The Data for Progress report suggests requiring all food vendors in procurement contracts to disclose their greenhouse gas emissions. Another policy recommendation proposes establishing an official preference to contract with companies and vendors that have demonstrated a commitment to inclusivity and emission reduction efforts. Overall, the report explains how reforming public food procurement programs can create a more regenerative food system that benefits workers, human health, and the environment.

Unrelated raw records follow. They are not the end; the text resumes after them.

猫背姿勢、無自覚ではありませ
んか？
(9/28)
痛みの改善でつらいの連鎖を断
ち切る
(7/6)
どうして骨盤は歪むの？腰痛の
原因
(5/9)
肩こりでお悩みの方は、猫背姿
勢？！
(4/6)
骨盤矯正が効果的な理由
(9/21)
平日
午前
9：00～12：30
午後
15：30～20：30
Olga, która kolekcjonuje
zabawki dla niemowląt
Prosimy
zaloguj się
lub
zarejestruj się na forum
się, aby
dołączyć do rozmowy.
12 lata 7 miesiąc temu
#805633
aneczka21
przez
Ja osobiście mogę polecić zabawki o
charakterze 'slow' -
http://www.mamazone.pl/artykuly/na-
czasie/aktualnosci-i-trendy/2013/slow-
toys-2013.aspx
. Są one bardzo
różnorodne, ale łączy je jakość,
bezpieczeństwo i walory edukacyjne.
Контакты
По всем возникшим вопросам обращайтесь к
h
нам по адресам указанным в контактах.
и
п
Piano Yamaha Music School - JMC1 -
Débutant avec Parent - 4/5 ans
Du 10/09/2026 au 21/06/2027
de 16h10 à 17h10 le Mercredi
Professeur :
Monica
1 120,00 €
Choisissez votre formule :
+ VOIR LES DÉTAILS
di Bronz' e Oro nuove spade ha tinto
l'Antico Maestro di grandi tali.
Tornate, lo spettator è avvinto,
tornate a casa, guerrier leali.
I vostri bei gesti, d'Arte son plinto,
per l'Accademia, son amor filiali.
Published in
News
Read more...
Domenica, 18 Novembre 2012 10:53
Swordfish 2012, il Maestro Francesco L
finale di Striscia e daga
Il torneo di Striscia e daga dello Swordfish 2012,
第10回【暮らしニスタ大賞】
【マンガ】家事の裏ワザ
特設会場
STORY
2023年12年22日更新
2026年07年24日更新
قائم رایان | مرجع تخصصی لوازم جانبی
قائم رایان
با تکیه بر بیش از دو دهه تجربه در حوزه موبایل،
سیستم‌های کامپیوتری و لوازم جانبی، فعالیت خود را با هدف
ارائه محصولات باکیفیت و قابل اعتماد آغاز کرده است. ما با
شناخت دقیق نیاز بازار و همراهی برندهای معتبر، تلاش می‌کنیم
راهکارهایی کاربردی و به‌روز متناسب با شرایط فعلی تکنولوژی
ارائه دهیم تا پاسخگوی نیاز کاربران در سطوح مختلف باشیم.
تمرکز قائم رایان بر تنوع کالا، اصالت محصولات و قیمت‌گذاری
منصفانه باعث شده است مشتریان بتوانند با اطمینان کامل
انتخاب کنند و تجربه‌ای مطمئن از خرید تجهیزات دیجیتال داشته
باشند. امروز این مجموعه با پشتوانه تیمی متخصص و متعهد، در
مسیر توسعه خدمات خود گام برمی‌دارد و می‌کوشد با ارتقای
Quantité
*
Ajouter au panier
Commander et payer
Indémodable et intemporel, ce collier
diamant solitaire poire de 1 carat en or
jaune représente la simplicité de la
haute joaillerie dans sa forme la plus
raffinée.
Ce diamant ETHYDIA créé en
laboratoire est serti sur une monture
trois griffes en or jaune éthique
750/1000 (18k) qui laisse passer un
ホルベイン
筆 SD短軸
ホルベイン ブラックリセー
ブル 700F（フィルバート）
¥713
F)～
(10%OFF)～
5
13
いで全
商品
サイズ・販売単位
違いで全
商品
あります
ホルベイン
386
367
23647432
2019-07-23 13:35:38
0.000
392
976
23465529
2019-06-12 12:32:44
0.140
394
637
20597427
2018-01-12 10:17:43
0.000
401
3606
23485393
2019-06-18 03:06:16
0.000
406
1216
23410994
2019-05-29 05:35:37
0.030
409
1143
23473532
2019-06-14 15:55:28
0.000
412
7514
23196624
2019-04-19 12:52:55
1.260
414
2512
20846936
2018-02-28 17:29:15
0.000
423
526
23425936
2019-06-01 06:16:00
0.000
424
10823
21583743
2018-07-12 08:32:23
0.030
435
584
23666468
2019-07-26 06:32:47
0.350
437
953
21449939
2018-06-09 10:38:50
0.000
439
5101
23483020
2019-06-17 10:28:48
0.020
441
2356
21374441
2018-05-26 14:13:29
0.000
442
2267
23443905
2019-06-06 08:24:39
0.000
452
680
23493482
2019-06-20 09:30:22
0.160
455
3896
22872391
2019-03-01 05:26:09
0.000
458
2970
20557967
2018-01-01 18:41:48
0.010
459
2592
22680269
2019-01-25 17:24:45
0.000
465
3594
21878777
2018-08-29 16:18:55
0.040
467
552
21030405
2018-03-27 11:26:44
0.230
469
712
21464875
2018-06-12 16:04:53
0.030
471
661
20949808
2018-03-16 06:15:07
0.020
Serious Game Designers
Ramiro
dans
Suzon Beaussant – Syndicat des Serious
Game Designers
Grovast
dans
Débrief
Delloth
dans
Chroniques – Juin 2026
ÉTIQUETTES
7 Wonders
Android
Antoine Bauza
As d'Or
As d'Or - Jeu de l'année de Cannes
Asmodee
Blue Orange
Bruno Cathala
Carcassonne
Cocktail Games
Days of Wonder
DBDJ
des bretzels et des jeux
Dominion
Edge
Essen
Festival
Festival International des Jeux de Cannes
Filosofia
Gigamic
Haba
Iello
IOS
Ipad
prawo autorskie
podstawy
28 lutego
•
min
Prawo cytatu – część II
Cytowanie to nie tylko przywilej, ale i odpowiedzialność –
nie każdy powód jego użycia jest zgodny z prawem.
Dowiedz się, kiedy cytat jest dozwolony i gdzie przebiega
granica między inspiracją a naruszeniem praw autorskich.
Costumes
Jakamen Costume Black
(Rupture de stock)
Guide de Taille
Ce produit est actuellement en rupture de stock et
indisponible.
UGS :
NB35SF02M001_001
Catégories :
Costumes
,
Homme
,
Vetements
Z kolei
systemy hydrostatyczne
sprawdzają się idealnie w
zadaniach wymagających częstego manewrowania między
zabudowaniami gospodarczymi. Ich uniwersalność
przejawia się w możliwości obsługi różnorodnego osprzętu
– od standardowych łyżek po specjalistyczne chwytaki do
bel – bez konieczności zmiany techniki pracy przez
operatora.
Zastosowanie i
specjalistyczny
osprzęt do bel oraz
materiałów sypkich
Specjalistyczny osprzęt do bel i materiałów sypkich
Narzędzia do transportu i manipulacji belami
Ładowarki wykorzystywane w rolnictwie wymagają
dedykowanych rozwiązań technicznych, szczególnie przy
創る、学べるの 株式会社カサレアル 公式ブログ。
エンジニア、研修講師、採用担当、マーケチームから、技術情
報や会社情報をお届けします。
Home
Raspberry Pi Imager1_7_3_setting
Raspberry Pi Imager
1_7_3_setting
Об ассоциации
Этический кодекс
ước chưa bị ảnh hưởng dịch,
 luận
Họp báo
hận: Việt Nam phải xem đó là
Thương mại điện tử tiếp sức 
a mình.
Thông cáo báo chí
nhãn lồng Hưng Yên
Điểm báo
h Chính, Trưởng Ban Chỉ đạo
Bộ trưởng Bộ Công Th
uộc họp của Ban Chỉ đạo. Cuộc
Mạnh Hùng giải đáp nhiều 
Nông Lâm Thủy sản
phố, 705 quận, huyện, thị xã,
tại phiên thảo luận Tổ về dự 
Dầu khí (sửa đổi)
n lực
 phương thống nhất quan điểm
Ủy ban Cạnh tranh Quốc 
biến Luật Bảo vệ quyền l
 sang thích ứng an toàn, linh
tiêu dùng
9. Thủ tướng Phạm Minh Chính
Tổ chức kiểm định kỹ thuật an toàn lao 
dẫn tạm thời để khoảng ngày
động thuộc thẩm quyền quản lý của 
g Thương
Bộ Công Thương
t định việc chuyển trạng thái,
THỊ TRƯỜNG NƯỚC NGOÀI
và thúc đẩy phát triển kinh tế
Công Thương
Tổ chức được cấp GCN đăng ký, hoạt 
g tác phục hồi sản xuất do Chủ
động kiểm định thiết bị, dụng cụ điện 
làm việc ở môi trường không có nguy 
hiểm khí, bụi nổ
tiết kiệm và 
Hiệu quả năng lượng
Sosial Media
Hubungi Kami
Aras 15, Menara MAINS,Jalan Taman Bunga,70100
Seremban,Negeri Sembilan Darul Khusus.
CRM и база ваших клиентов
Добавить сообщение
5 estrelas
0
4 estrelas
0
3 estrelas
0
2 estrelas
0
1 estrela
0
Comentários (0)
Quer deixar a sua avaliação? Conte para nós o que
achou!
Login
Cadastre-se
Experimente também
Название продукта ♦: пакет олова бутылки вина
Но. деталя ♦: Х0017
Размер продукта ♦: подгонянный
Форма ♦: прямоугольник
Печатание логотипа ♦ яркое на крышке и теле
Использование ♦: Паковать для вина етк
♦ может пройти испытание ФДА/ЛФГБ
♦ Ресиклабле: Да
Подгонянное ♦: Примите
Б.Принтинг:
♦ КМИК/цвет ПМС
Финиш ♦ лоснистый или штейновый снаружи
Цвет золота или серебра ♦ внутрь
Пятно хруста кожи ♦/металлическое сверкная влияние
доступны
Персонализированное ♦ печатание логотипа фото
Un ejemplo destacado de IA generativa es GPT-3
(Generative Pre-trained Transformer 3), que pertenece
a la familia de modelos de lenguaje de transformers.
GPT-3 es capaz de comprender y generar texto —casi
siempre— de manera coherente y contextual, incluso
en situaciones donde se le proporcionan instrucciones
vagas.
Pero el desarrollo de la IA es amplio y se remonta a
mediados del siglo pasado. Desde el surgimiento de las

Building on these suggestions, the Institute for Agriculture and Trade Policy (IATP) provided comments to the USDA on how to strengthen and secure agriculture and food supply chains. IATP stated that improvements in food procurement programs could help build resilience in the food system by establishing standards focused on local purchasing and the integration of health, equity, and sustainability measures. Similar statements on how procurement programs can be harnessed to transform the U.S. food system have been echoed by groups such as the National Association of State Departments of Agriculture (NASDA) and the National Sustainable Agriculture Coalition (NSAC). Both groups have urged that the 2023 Farm Bill include a variety of equity-based efforts so that other factors aside from cost are considered in USDA contracts. Additionally, NSAC supports using the 2023 Farm Bill to create a permanent fresh produce procurement program through USDA that emphasizes delivering nutritious, local food to nutrition-insecure populations.
The 2023 Farm Bill presents an opportunity to holistically address some of the unsustainable food practices in the United States, as well as issues of systemic inequality in the agricultural sector. Public procurement has been referred to as a source of “untapped potential,” with effects that can ripple throughout the food system nationwide and leave a lasting impact well beyond the recipients of the procurement programs.